課題 ::
(a) ダイアログ・イン・サイレンスの体験記から、次の一文を英語に訳せ。「「ダイアログ・イン・サイレンス」とは、音のない世界で、言葉の壁を超えた対話を楽しむエンターテインメント。」
(b) ダイアログ・イン・サイレンスの体験記を、最後の文のあとから書き継げ。

=== 抽出テキスト ===

ダイアログ・イン・サイレンスと『めとめがあったら』

この夏、大切な気づきを得た一日。
期間限定で開設されていた、

3年前に、
を体験したときの衝撃が忘れられず。(当時のブログはこちら
今回も楽しみに、
友人と一緒に行ってきた。
アテンドしてくださったエミルさんと。
2人のポーズは、
手話で「好き」を表現している。

「ダイアログ・イン・サイレンス」とは、
音のない世界で、
言葉の壁を超えた対話を楽しむエンターテインメント。
ダークと同じく発祥はドイツで、
これまでに世界中で100万人以上が体験しているという。

案内するのは、
音声に頼らず対話をする達人、
聴覚障がいのある方。

参加者はすべての音を遮断するため、
大きなヘッドセットを装着。
他の参加者と一切おしゃべりをせずに、
身ぶり手ぶり、アイコンタクト、豊かな表情を駆使して、
様々なワークショップをしながら対話をすすめていく。

これがとても難しかった!
声や言葉を使わずに、
どうやって伝えたらいいんだろう・・・!?
相手の伝えようとしていることが、
よくわからない・・・!
何度も何度も、
もどかしい気持ちになった。

いかに普段、
音や声、言葉に頼って生活しているかを、
まざまざと思い知らされる時間だった。。

そして、
しいいんとした静寂の中で、
すこしずつすこしずつ、
集中力、観察力、表現力が高まっていくのも感じた。

=== 提供データ ===

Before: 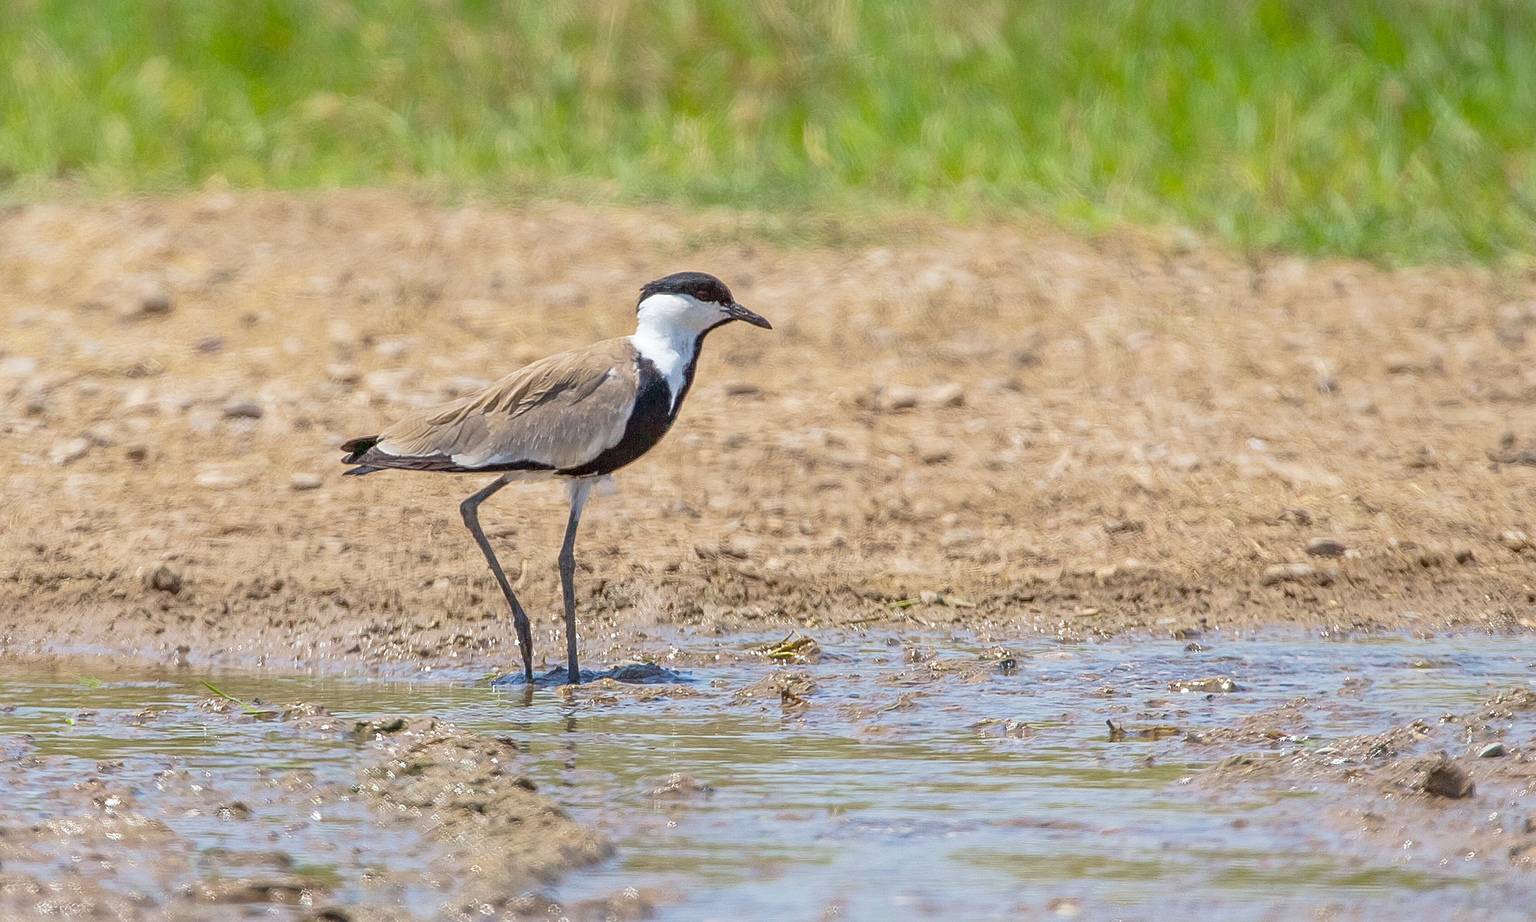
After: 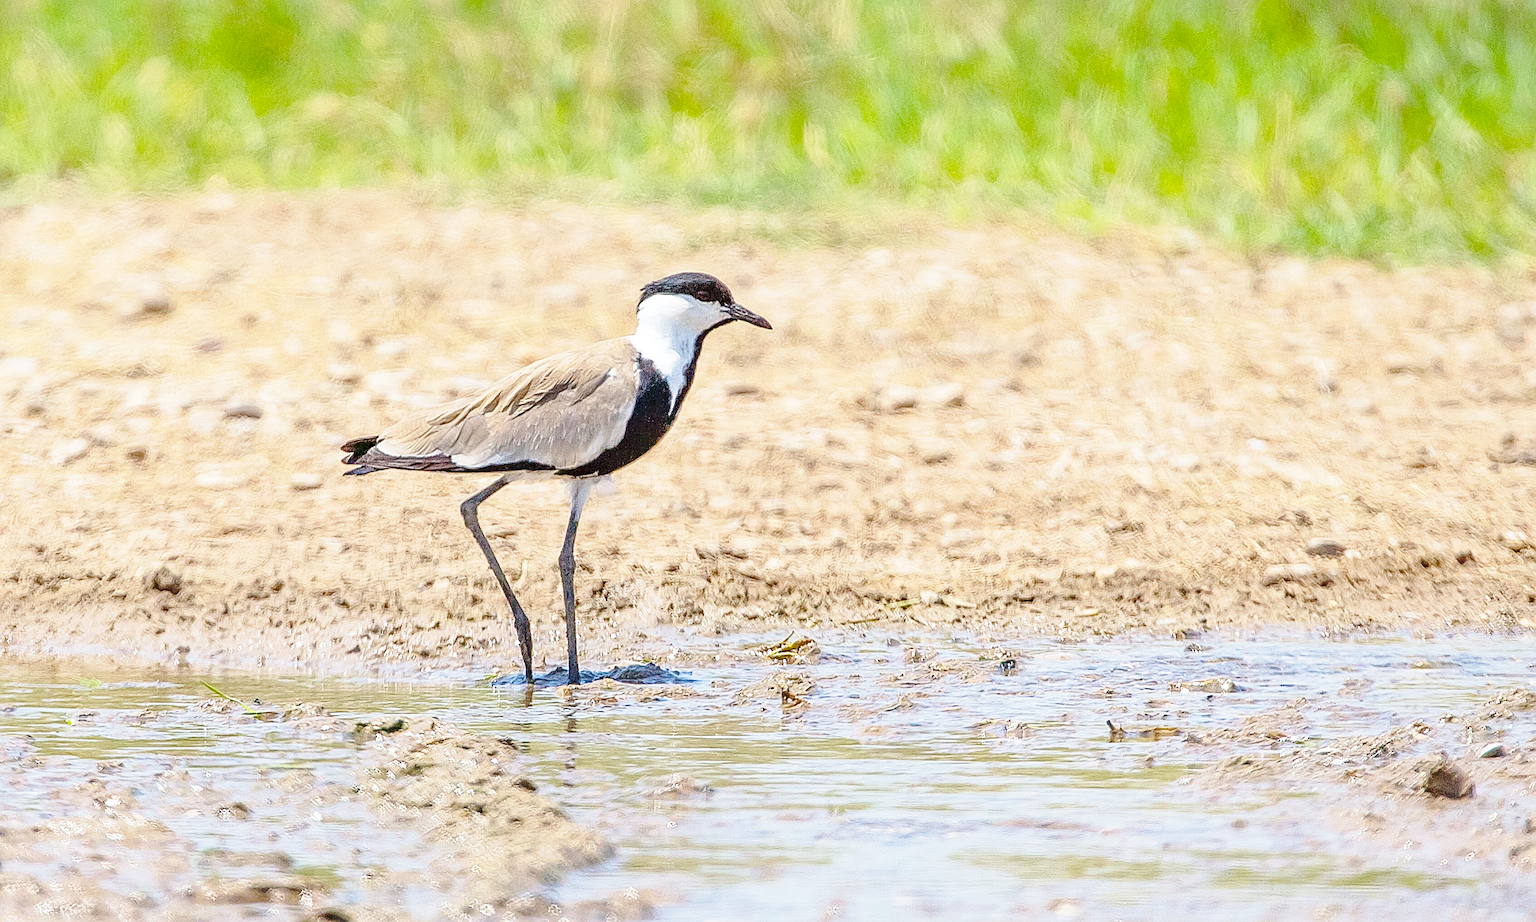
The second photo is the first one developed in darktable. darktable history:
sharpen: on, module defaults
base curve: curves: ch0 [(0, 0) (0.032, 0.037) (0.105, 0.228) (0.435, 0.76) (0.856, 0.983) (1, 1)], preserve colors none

===
=== 提供データ ===

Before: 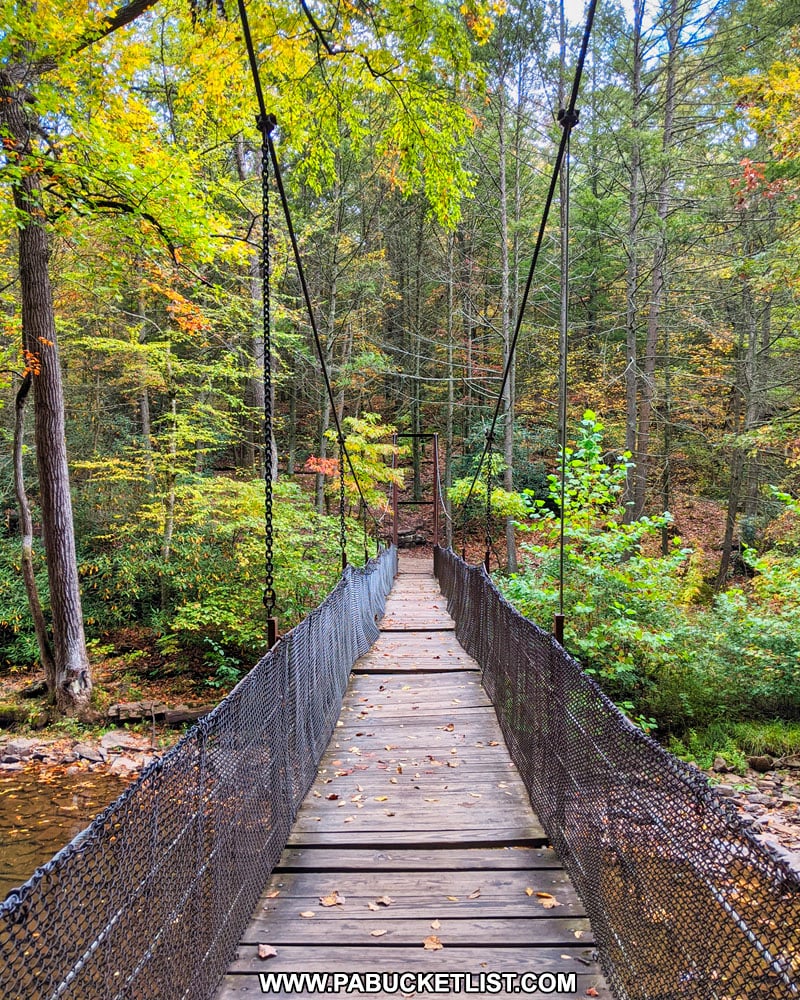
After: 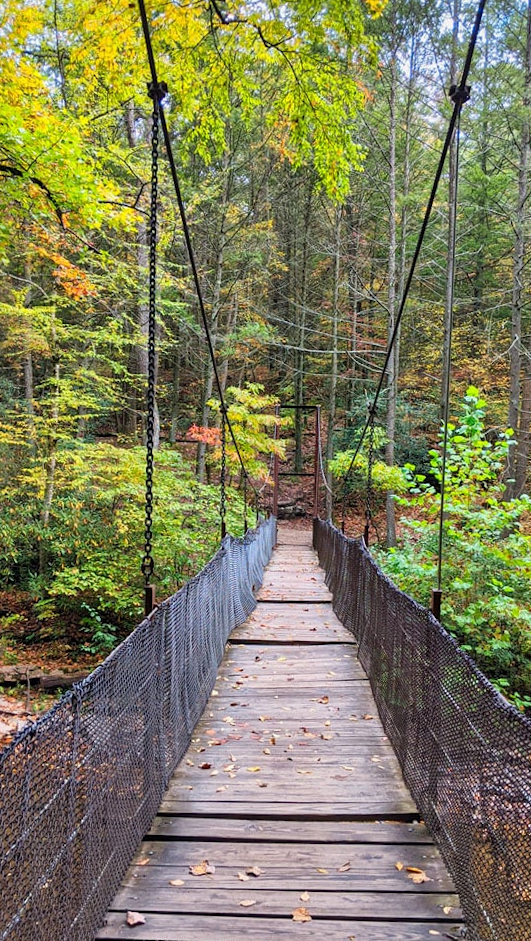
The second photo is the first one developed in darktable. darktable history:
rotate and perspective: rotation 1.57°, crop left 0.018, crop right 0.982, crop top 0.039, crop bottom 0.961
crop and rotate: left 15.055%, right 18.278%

===

課題ごとの出力 ::
(a) "Dialogue in Silence" is a form of entertainment in which participants enjoy dialogue that goes beyond the barrier of words, in a world without sound.

(b)
最後にエミルさんを囲んで、
参加者の皆さんと感想を語り合う時間があった。

わたしもどうにかこうにか、
ボディランゲージで伝えてみた。
「まもなく2歳になる息子は、
まだたくさんおしゃべりができない。
彼が伝えたいことを、
わたしはちゃんと汲み取ってあげられなくて、
毎日困っているんじゃないかなと思った。」

エミルさんの返事はこうだった。
「しっかり目と目を合わせれば、大丈夫」。

実はエミルさんのご両親も、
聴覚に障がいがあるとのこと。
赤ちゃんのころからずっと、
目と目を合わせてたくさんの会話をしてきたのだと。

そうほほえみながら伝えてくださったエミルさん。
包み込まれるような優しさに満ちた笑顔が、
忘れられない。

日々あっという間に過ぎていくけれど。
時には家事や仕事の手をとめて、
息子ともっともっと目と目を合わせて、
他愛ないコミュニケーションを楽しみたいと思った。

まだ言葉にならなくても、
彼が一所懸命伝えようとしている思いに、
しっかり耳を澄ませたい。

たくさんしゃべりだす前の、
限られた貴重な時間。
後悔しないように、
味わい尽くしたいと思った。

息子と読んできた絵本『めとめがあったら』
もともと好きな絵本だったけれど、
ますます大事にしたい1冊になった。

それから、
聴覚にハンディキャップのある方は、
外出先でどんなことに困っているのか。
周囲の人は、
何を手助けできるのかも聞いてみた。

エミルさんによると、
例えば電車が止まったときに、
その理由を説明するアナウンスが聴こえないのが困るそう。
手話ができる人はなかなかいないので、
筆談で教えてほしいとおっしゃっていた。
いまは携帯電話を使って、
言葉を打つこともできるから。

聴覚障がいのある方は、
白杖などを使っている視覚障がいのある方に比べて、
周りの人たちが気づきにくいけれど。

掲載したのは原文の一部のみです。